I BAMBINI DI GAZA MUOIONO DI FAME: L’ORRORE DI NETANYAHU
LE IMMAGINI DELLA STRISCIA RICORDANO I DEPORTATI EBREI NEI CAMPI DI STERMINIO… L’IGNAVIA DELL’EUROPA DI FRONTE A UN PAESE CRIMINALE
La foto risalta sulla copertina del quotidiano inglese Daily Express del 23 luglio: un bambino scheletrico, fra le braccia della madre, con un sacco nero della spazzatura come pannolino. La sua bocca è aperta quasi a gridare aiuto. È un bambino di Gaza e sta chiaramente morendo di fame. Che dire davanti a questa foto e alle altre che appaiono nelle pagine interne, altrettanto terribili? Anche l’indignazione sembra impotente di fronte a immagini così angosciose, il dolore che proviamo lascia il tempo che trova. Mentre ci indigniamo e ci addoloriamo, quel bambino e tanti altri come lui muoiono. Sono immagini che ricordano il Biafra della fine degli Anni Sessanta e – mi azzardo a dirlo anche se ho fin qui rifiutato di fare paragoni con la Shoah – le immagini dei deportati ebrei nei campi. Sono le immagini della fame che porta alla morte.

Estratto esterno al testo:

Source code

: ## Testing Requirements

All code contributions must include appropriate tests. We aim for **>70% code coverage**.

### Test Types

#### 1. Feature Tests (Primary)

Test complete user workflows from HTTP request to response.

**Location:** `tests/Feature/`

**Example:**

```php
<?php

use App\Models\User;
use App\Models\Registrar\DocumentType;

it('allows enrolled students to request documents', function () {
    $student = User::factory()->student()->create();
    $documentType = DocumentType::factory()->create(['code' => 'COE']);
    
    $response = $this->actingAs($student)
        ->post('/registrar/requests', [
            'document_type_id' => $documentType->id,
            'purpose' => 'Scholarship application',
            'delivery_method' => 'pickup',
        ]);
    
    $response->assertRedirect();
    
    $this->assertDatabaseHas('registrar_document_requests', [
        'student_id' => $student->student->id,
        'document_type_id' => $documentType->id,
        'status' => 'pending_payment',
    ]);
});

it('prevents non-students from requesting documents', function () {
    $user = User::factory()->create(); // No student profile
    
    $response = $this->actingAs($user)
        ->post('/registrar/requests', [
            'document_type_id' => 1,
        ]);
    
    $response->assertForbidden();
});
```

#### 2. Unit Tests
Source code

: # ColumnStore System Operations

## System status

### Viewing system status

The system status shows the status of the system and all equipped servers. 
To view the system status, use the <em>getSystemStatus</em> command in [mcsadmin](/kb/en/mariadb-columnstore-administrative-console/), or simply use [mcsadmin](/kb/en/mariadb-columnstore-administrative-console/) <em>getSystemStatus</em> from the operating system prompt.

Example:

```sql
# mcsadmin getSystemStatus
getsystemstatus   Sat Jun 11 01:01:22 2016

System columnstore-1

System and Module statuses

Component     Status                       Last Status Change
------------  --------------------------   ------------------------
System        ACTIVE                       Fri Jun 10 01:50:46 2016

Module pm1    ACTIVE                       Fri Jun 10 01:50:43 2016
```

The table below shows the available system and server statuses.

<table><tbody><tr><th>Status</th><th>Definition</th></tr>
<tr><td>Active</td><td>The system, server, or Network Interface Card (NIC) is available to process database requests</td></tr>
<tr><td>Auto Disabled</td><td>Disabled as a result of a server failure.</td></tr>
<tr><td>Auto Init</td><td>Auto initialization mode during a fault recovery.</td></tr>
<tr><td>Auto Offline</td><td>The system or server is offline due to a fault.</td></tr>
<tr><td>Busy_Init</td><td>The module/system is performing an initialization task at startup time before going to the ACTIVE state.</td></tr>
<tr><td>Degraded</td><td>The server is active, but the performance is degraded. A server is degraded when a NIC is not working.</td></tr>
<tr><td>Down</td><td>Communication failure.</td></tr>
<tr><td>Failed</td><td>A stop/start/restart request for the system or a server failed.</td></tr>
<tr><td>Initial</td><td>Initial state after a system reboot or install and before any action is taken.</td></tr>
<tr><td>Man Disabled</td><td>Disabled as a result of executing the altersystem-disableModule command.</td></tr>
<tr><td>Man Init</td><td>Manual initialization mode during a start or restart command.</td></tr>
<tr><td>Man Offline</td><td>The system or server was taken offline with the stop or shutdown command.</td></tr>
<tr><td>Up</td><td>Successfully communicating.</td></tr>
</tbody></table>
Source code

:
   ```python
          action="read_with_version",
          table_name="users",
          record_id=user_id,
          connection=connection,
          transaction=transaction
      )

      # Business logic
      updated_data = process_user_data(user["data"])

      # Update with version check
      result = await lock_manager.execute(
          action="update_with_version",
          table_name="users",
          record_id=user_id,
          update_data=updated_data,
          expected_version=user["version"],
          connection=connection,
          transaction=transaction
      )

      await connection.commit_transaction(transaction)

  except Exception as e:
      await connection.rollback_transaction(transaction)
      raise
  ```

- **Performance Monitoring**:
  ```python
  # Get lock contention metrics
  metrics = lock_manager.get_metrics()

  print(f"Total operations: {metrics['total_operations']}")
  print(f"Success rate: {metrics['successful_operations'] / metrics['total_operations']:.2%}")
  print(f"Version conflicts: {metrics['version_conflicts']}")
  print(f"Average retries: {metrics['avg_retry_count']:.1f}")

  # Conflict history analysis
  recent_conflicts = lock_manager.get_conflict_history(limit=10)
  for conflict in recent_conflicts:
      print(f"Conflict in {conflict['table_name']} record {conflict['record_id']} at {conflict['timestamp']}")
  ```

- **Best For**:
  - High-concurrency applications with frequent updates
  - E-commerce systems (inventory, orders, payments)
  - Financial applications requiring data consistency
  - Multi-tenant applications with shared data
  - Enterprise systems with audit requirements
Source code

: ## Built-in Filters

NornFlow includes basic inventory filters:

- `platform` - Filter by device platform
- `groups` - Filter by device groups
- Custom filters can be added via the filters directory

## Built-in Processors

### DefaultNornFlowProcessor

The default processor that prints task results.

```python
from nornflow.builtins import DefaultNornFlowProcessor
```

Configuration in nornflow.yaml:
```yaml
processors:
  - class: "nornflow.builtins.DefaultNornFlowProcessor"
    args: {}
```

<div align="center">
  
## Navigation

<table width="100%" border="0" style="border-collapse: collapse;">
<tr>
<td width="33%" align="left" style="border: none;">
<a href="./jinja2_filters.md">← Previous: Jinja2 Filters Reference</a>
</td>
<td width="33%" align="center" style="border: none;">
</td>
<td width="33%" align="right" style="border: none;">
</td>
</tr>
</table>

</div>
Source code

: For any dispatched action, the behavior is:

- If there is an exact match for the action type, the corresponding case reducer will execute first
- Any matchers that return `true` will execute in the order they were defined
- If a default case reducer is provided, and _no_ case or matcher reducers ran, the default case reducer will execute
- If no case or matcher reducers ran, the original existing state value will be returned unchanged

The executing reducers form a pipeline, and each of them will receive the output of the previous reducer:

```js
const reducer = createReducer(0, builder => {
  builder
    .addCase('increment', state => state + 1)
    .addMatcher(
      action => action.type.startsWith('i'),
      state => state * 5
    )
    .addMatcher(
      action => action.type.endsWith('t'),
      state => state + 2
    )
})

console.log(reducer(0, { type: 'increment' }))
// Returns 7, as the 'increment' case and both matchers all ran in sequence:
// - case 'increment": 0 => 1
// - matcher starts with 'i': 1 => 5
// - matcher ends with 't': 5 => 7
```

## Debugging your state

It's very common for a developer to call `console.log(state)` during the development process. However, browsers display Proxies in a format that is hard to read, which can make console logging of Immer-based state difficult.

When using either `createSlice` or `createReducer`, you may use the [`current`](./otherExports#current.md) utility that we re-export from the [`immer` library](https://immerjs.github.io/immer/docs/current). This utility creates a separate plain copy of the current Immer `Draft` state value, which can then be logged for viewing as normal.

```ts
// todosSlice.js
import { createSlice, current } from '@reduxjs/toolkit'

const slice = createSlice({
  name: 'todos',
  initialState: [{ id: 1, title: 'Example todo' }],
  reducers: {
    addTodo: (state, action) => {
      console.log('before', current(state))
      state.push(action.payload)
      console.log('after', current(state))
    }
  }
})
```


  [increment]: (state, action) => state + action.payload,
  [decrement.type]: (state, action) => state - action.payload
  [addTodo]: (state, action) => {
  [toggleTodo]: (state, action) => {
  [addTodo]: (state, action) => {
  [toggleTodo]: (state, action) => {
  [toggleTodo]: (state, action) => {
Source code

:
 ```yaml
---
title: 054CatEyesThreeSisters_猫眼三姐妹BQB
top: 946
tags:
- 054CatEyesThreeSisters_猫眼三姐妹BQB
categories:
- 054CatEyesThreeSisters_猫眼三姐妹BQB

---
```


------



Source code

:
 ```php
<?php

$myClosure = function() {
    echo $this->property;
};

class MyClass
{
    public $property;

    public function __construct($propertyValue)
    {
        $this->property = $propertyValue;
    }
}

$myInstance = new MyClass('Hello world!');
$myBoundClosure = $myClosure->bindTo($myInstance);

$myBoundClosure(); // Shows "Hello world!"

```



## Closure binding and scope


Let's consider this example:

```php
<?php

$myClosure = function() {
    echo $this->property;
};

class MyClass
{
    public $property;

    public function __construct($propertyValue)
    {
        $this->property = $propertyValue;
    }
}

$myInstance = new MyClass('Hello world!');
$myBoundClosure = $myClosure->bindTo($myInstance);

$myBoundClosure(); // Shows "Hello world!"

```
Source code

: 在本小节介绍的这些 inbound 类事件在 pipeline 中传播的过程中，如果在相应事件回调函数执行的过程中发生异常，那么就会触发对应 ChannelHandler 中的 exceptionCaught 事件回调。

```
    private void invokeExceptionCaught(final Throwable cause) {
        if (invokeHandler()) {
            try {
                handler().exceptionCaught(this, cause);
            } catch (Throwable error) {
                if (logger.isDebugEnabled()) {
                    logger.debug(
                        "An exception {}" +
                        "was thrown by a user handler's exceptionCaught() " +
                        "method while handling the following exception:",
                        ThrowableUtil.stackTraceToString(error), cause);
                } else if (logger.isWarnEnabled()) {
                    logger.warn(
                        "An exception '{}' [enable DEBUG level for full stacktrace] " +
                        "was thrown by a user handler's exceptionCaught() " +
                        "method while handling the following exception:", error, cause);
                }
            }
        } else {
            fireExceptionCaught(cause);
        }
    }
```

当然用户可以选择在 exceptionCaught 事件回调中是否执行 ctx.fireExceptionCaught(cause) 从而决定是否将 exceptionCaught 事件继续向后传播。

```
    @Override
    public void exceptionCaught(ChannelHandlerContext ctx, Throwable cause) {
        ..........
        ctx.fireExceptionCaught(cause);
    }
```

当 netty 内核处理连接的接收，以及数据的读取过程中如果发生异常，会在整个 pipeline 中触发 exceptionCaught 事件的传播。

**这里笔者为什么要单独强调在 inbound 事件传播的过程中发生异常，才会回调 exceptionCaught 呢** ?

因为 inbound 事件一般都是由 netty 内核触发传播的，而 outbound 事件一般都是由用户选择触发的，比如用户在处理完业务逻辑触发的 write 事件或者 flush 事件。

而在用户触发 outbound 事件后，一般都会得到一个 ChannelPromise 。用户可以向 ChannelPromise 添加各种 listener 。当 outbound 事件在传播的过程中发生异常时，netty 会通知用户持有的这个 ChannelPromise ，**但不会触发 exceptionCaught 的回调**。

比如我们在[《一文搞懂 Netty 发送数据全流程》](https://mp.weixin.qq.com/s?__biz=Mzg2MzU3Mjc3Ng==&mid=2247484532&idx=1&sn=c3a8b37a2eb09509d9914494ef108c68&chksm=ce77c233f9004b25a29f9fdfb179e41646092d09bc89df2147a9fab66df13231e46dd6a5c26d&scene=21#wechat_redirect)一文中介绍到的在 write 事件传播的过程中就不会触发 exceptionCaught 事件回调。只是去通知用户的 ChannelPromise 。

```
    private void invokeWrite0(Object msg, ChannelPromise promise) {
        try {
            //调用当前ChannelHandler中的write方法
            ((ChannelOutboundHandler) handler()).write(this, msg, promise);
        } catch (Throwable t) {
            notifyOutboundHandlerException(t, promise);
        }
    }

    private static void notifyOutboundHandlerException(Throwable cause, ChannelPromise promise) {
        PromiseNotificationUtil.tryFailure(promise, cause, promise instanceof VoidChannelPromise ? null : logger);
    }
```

Proviamo a dare dei dati, quelli dell’autore dell’articolo, Giles Sheldrick, in primo luogo, anche per evitare che ci sia qualcuno che obietta che non di un bambino di Gaza si tratta, che le foto sono finte, opera probabilmente dell’AI, che a Gaza non c’è nessuna carestia. Il piccolo si chiama Muhammad Zakariya Ayyoub al-Matouq, vive in una tenda nella Striscia, e pesa come un bambino di tre mesi, 6 chili, mentre prima pesava nove chili. Non è quindi un neonato, anche se lo sembra. Il segretario di Stato per gli affari esteri, il laburista David Lammy, ha espresso parole di indignazione che vanno ben oltre ogni possibile approccio diplomatico. I dati sui bambini a rischio come Mohammad sono veramente terribili: 900.000 bambini di Gaza sono esposti alle conseguenze della fame, 70.000 sono già in uno stato gravissimo di denutrizione.
Da quando l’accesso agli aiuti portati dalle organizzazioni internazionali è stato bloccato dal governo israeliano e affidato all’organizzazione israeliano-statunitense Gaza Humanitarian Foundation (Ghf), è iniziata la carestia, che sta raggiungendo oggi livelli gravissimi. A questa si aggiungono gli attacchi
dell’esercito di Israele, che spara sulla folla in attesa di cibo e acqua. Si susseguono le voci di gazawi privi di cibo da giorni, di medici e infermieri che non riescono più a lavorare per la debolezza, gli appelli delle tante Ong e delle organizzazioni internazionali, dell’Onu per bocca del suo segretario Guterres, dei pochi giornalisti palestinesi ancora in grado di dare notizie. La risposta del governo di Israele è una sola: a bloccare gli aiuti è Hamas, la carestia non esiste, e chi ne parla, a cominciare da Guterres, è antisemita. Ma è da allora, da quando la fame e la mancanza di medicine e cure mediche sono diventate un’arma nelle mani di Israele, che l’atteggiamento del mondo è cambiato anche fra molti di quanti ancora esitavano a condannare il governo di Netanyahu.
Intanto, mentre Gaza muore, in Israele le strade si riempiono di manifestanti che recano in alto le foto dei bambini palestinesi morti per fame o sotto i bombardamenti, che gridano di porre fine alla guerra, di far entrare aiuti sufficienti a Gaza. Sappiamo che non bastano, non sono sufficienti a far cadere questo governo, a imporre almeno una tregua. Accanto a loro, vediamo le immagini di ragazzi e ragazze giovanissimi che bruciano le cartoline precetto perché non vogliono arruolarsi e contribuire al genocidio in atto. Andranno in prigione per questa scelta. Nel suo colloquio con Dio davanti a Sodoma, Abramo chiese a Dio di non distruggere Sodoma finché ci fossero stati fra i suoi abitanti almeno dieci giusti. Basteranno questi giusti che oggi gridano in Israele il loro orrore di fronte a quanto succede a salvare Israele o almeno il suo onore?
Vorrei chiedere a quanti ancora se la sentono di sostenere che foto come queste sono parte della propaganda di Hamas, ebrei o non ebrei che siano, di smettere almeno di negare. Continuino a credere che Israele sta compiendo uno sterminio necessario, lo dicano anche, ma non neghino la realtà di queste immagini, non tolgano a quei bambini anche il loro nome, il loro dolore.